Talk:Robots.txt

From Archiveteam
Revision as of 17:49, 4 May 2019 by ATrescue (talk | contribs) (Bravo!: Referencing feature suggestion at find more URL's to archive!.)
(diff) ← Older revision | Latest revision (diff) | Newer revision → (diff)
Jump to: navigation, search

There are a few issues with this decision which have strong consequences.

  • Robots.txt is an established protocol. Changing the meaning of it will lead to failed expectations from users.
  • Robots.txt is a simple (dumb) protocol which targets indexing, harvesting bots without having to rely on user agent sniffing.
  • Robots.txt is a very simple mechanism for managing a certain level of opacity.
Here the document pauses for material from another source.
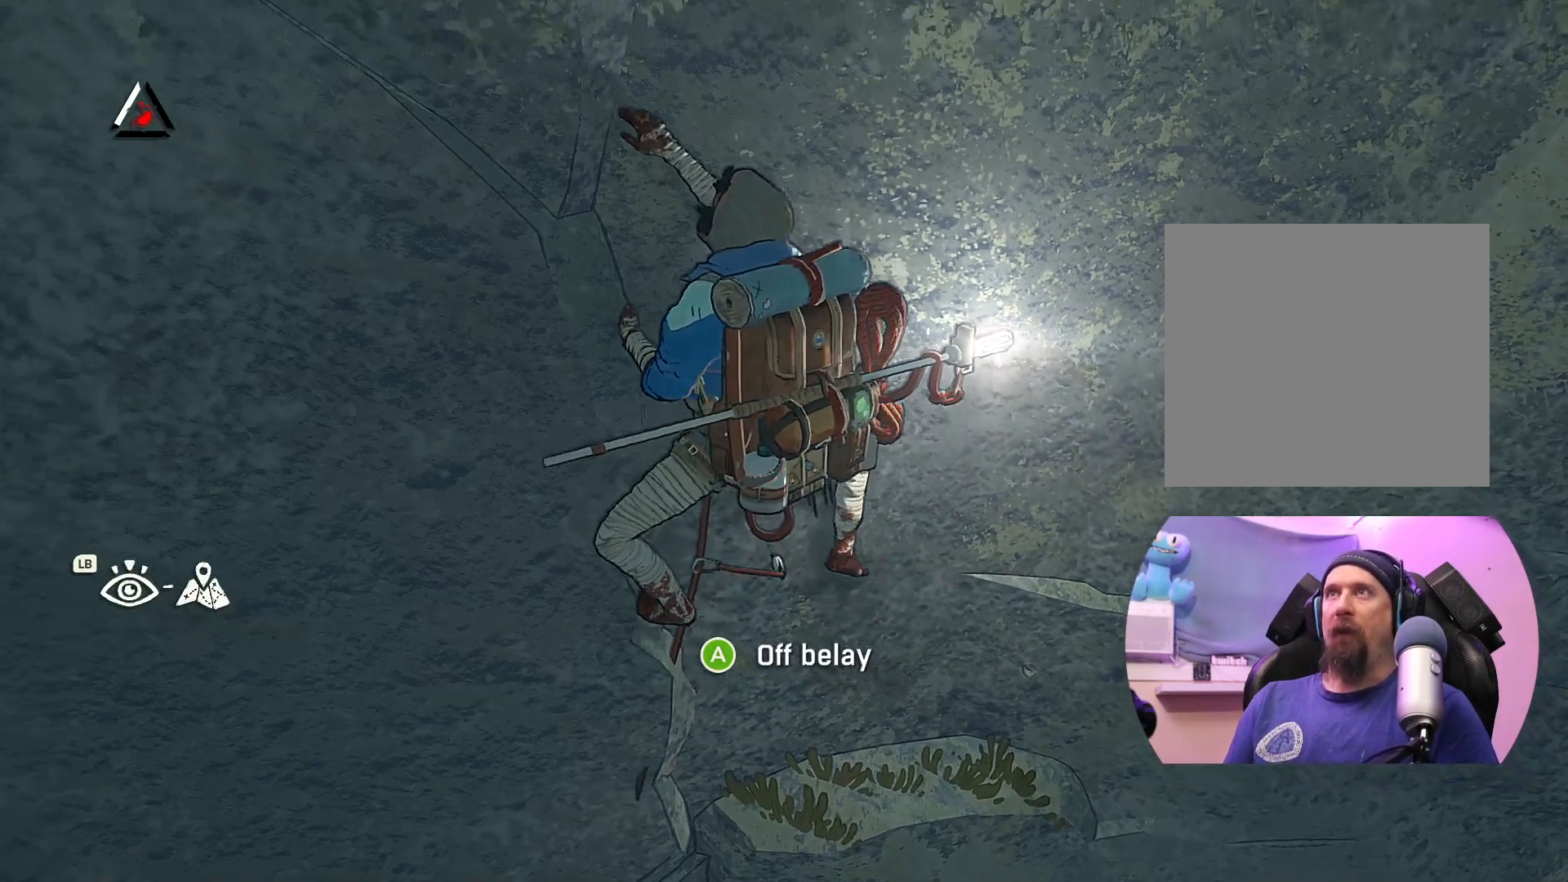
{"buttons": [], "left_stick": "center", "right_stick": "center", "events": [[133, "left_stick", "up"], [483, "left_stick", "center"]]}
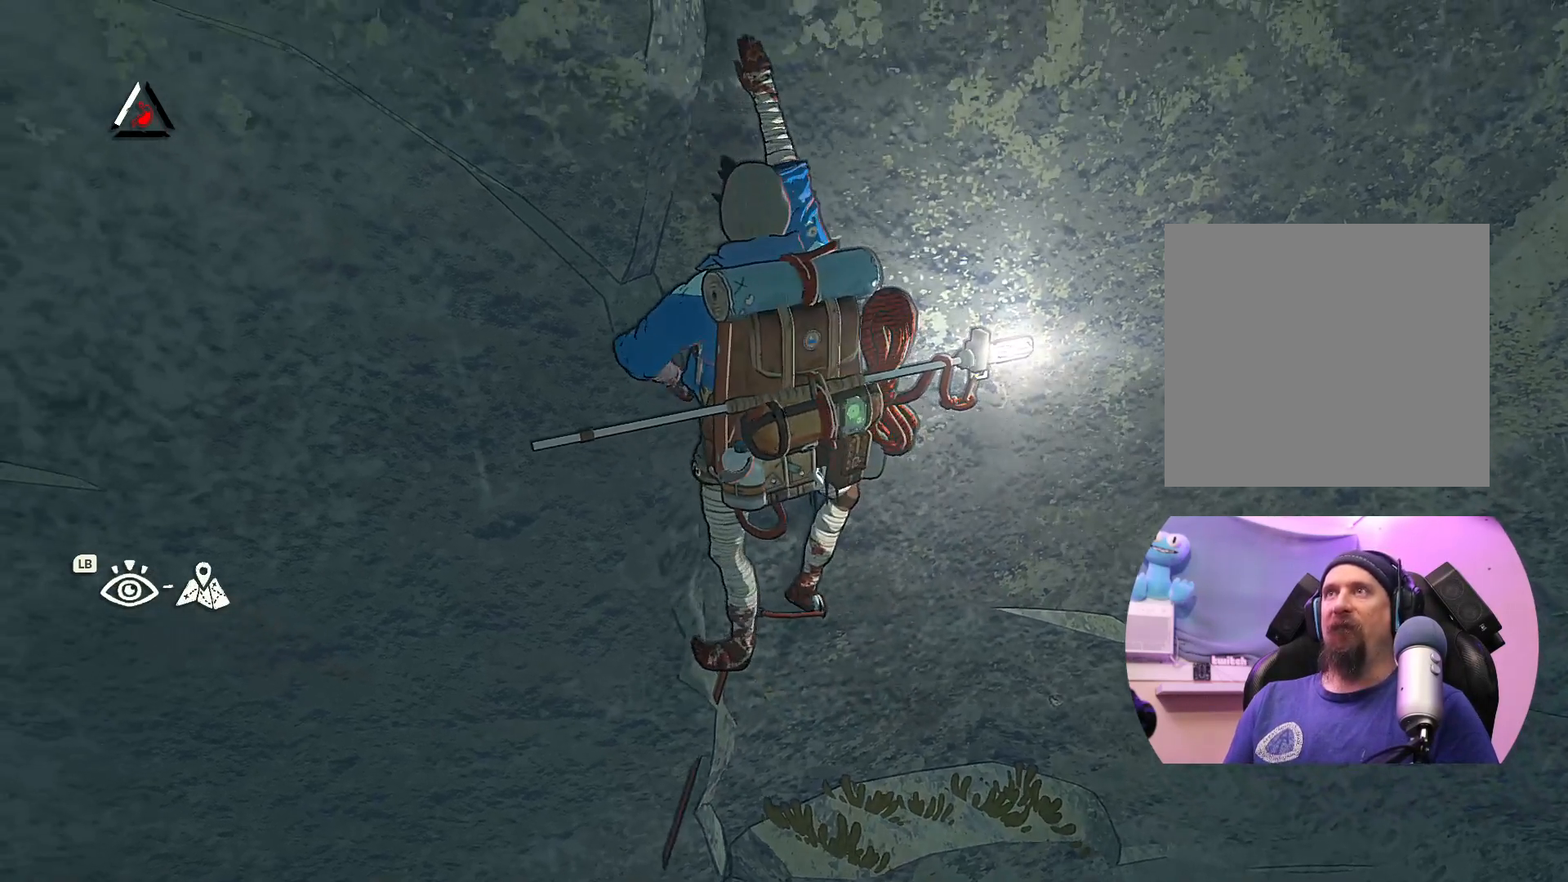
{"buttons": [], "left_stick": "center", "right_stick": "center", "events": [[217, "left_stick", "up-left"], [367, "left_stick", "center"]]}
The only way to move forward is not to ditch robots.txt but to create something better and develop tools and protocols which help people move forward. Let's give a better control to user. We could start something with a W3C community group.

Issues to solve

  • Robots.txt exists only in the root of a website which makes it unusable in multi-owned web site. For example, it doesn't address the differences between example.org/mike and example.org/suzie
  • Robots.txt makes the directory visible, when it should not be necessary the case. Reveal to hide.
  • A protocol should help to target classes of user-agents (browser, bots, etc.) in a way that the Web site can be public and at the same time not indexable.

Karlcow

Bravo!

This manifesto truly stole my words! I have always despised how “This page cannot be crawled or displayed due to robots.txt”! Thank you for pointing out the truth about R*b*ts.t**, of which the only function for ArchiveTeam is to find more URL's to archive! (similar to sitemap.xml).--ATrescue (talk) 17:47, 4 May 2019 (UTC)